Je ne comprenais plus. Sur le trajet, tandis que d’autres sabots martelaient le sol derrière nous, il m’expliqua rapidement la situation. Des traitres avaient pour dessein de me tuer afin de déclencher la fureur de mon clan et avoir un motif pour les éliminer. Quelle horreur. Je n’en croyais pas mes oreilles. C’était tout bonnement affreux.
Léon m’assura qu’il allait prendre soin de moi, qu’il ne laisserait personne me faire du mal. Jamais. Il faisait courir son cheval vers sa petite maison privative, un peu en retrait du Fort. Nous n’y avions été que quelques rares fois par le passé, aussi, je n’aurais su déterminer avec certitude l’itinéraire que nous avions emprunté.
Une fois la monture arrêtée, mon époux me prit par le poignet et m’emmena jusqu’à une petite remise de jardin ou se trouvait des outils de jardinage. Il pensait que je serais en sécurité, ici. Et moi aussi, je voulu le croire. Il m’embrassa tendrement le front et referma la porte striée de trous fins et fit volteface aux nouveaux arrivant ; aux traitres. Ces derniers voulaient savoir où il m’avait caché. Feignant d’abord l’indifférence, il du bien vite se rendre à l’évidence que ces gens-là ne voulait pas perdre de temps en paroles inutiles. Ils en vinrent rapidement aux mains. Il en maitrisa deux mais le troisième sorti un revolver et lui tira une balle à l’épaule. Je retint un cri, apeurée. Je tremblais. Tout mon corps tremblait.
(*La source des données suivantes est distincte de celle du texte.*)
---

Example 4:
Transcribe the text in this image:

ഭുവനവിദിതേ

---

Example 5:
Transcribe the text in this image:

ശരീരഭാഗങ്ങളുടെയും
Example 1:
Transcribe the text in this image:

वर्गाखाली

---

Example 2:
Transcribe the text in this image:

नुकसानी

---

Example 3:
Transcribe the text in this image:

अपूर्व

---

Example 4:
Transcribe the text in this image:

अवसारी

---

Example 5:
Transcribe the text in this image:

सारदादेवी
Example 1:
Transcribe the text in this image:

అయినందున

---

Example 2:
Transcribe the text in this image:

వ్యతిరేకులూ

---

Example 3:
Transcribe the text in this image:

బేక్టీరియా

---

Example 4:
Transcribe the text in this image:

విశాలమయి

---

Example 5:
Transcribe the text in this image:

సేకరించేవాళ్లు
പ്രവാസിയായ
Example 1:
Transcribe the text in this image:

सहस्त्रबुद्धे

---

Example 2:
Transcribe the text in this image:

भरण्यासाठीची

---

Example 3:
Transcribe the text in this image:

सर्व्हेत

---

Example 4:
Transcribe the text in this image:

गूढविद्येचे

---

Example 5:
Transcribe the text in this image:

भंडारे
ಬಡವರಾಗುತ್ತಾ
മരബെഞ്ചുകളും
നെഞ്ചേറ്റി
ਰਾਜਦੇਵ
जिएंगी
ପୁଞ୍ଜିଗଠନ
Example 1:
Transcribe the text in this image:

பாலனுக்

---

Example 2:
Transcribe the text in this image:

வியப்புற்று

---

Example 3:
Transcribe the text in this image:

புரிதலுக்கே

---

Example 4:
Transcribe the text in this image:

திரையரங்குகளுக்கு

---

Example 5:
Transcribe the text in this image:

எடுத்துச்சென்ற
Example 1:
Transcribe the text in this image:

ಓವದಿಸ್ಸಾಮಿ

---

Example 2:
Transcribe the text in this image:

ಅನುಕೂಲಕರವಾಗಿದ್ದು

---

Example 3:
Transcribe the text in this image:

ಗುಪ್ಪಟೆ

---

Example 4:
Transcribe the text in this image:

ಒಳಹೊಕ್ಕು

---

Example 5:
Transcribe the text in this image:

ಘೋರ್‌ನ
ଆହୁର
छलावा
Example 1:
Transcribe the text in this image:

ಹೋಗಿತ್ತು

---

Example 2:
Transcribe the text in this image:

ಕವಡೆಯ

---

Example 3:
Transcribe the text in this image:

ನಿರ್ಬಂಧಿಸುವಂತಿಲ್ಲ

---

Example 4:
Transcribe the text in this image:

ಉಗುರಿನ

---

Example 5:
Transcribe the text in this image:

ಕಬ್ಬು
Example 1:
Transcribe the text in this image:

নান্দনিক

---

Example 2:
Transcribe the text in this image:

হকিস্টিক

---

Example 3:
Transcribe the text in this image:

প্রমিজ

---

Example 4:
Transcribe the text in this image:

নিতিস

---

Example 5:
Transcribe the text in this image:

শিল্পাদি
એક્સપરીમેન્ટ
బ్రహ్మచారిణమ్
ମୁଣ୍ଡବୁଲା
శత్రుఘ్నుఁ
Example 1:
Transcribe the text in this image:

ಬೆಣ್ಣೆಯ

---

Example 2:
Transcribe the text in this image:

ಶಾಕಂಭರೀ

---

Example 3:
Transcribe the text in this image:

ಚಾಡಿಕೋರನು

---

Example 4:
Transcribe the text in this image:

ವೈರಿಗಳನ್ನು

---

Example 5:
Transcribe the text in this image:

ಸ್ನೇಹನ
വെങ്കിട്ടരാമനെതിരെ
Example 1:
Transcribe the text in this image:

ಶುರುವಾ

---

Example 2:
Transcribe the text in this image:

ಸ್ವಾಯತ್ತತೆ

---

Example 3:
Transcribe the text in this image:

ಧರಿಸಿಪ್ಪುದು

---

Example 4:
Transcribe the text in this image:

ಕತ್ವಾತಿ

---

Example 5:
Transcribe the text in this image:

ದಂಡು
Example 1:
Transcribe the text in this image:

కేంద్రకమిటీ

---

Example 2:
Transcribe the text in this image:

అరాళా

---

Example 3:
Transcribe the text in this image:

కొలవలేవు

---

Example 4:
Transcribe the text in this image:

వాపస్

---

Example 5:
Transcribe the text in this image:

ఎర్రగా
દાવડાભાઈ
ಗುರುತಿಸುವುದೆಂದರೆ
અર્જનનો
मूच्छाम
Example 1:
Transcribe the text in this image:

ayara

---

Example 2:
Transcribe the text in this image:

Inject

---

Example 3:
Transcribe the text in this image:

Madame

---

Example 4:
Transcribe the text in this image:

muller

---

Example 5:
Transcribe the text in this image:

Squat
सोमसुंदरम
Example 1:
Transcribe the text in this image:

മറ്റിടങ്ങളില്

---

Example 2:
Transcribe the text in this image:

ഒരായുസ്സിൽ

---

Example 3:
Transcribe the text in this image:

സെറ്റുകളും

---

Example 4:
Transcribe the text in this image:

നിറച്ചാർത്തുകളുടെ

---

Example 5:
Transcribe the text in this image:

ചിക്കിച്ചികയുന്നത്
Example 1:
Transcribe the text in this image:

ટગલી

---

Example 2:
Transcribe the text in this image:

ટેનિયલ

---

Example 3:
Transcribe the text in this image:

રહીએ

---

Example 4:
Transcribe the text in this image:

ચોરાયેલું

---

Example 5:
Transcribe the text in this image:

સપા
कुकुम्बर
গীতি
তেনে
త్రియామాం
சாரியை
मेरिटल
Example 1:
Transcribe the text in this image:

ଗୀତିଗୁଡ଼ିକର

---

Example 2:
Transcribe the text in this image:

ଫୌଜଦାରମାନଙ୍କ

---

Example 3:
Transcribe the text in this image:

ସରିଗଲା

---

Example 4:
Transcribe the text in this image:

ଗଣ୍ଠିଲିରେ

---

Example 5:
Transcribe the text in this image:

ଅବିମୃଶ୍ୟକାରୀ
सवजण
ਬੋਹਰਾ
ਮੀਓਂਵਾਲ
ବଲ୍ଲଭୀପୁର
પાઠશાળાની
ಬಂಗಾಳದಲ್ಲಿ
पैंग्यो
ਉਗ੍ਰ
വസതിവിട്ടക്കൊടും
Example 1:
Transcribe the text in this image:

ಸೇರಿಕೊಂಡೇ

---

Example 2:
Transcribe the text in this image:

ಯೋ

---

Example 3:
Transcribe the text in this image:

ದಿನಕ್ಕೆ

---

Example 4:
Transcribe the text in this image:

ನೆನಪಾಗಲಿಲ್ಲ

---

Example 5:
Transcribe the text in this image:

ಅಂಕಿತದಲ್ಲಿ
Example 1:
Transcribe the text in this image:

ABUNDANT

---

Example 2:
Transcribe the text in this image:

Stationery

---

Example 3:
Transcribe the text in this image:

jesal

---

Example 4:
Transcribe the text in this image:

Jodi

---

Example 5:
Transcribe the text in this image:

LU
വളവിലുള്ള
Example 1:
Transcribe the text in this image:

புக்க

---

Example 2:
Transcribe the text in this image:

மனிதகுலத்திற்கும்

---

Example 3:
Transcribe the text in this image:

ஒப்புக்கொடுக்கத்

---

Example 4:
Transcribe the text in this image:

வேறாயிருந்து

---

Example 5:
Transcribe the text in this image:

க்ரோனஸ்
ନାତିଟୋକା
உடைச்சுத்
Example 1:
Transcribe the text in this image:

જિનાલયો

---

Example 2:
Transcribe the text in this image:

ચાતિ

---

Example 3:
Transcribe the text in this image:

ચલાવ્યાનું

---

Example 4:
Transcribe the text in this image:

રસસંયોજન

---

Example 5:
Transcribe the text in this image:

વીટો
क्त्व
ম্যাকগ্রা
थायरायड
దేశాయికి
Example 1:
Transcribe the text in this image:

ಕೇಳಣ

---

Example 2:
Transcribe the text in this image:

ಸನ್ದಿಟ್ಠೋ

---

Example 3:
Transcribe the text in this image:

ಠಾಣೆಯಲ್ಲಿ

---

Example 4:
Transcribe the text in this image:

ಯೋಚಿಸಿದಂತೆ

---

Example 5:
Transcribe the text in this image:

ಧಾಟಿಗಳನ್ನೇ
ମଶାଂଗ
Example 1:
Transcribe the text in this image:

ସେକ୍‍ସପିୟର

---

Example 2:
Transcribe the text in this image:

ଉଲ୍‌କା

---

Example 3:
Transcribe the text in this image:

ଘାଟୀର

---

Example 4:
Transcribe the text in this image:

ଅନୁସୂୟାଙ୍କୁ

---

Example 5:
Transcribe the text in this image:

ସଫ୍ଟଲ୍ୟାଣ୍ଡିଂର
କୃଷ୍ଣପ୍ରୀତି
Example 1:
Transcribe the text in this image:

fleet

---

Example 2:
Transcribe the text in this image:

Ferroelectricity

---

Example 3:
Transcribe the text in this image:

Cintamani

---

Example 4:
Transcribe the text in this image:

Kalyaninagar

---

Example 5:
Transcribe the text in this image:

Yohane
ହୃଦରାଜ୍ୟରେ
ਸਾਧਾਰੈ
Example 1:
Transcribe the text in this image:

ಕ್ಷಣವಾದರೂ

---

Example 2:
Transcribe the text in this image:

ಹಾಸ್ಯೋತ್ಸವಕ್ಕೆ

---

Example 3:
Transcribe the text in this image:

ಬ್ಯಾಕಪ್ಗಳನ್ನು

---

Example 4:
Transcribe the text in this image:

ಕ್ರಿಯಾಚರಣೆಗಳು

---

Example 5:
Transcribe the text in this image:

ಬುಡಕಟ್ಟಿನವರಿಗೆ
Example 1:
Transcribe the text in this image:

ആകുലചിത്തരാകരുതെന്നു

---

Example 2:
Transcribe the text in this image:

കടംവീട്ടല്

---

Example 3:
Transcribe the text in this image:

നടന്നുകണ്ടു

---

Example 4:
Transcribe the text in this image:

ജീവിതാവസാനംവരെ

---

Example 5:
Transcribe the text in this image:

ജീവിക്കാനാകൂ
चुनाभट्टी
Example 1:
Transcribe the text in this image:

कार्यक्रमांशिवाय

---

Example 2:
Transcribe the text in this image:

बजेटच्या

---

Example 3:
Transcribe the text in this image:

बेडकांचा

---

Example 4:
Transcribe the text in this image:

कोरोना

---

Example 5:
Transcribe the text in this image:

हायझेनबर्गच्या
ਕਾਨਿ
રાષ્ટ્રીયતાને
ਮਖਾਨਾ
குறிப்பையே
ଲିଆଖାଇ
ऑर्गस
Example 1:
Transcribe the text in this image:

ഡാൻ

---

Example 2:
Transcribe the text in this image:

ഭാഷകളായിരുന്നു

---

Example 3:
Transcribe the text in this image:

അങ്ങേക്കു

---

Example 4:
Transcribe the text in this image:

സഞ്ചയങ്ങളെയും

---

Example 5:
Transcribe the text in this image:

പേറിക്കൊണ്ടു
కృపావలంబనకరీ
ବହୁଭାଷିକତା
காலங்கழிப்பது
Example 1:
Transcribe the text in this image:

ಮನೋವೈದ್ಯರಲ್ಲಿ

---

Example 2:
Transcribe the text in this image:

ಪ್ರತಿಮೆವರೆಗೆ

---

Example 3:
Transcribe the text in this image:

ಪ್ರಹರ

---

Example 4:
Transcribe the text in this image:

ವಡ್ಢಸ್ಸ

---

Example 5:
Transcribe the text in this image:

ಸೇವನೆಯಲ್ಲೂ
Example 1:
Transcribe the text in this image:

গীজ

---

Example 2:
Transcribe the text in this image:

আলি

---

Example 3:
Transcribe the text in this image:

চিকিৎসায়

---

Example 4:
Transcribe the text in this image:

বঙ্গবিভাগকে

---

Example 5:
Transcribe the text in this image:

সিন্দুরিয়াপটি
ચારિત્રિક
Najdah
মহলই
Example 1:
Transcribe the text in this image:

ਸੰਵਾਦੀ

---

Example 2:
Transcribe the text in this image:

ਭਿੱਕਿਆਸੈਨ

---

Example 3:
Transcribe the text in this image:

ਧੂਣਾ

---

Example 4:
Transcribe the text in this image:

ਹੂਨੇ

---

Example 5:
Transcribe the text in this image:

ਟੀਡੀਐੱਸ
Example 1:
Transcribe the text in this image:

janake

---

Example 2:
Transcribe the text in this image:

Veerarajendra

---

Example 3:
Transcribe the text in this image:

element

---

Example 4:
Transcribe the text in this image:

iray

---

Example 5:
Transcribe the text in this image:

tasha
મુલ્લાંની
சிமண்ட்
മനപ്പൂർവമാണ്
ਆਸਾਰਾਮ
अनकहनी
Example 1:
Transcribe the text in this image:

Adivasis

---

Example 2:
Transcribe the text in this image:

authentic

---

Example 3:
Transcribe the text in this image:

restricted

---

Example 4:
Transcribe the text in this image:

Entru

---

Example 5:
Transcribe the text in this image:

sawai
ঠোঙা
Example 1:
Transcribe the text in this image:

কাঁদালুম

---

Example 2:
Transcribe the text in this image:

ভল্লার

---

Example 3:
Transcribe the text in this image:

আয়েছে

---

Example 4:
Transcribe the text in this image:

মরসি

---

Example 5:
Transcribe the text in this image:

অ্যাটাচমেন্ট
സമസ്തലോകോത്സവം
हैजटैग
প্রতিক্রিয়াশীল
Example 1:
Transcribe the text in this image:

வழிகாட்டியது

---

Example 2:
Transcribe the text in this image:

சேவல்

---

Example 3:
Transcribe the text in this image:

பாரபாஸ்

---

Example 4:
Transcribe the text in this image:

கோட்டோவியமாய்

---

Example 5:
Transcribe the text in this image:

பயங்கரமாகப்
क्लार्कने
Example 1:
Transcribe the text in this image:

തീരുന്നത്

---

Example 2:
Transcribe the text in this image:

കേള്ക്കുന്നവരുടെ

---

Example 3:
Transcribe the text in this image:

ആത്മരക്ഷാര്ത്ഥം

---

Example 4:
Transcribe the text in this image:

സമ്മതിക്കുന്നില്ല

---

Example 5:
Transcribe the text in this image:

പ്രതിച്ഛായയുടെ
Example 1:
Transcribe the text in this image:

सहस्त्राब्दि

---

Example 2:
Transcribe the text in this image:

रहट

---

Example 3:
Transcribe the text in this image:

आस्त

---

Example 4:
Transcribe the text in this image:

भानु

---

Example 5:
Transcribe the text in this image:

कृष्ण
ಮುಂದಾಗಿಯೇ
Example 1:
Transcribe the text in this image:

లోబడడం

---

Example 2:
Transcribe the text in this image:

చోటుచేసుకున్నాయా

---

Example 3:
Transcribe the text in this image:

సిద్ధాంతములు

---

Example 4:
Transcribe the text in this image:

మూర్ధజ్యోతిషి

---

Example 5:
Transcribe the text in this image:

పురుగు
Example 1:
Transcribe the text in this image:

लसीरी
Mon mari envoya valser le tireur et revint vers moi, ouvrant grand la porte et m’aspergeant de sang, sans le vouloir, à cause de sa blessure suintante. Il s’excusa et, malgré la douleur, se saisit de la paire de lunettes offerte par les Flenn et me la posa sur les yeux avant de faire quelques réglages.
Je lui dit que je ne voulais pas partir, que je souhaitais rester à ses côtés et y périr, si telle était ma destinée, mais il ne voulut rien savoir. Avant que je ne puisse comprendre quoi que ce soit, un émit un début de phrase.
« Lulu, sache que je t’ai toujours aimé. »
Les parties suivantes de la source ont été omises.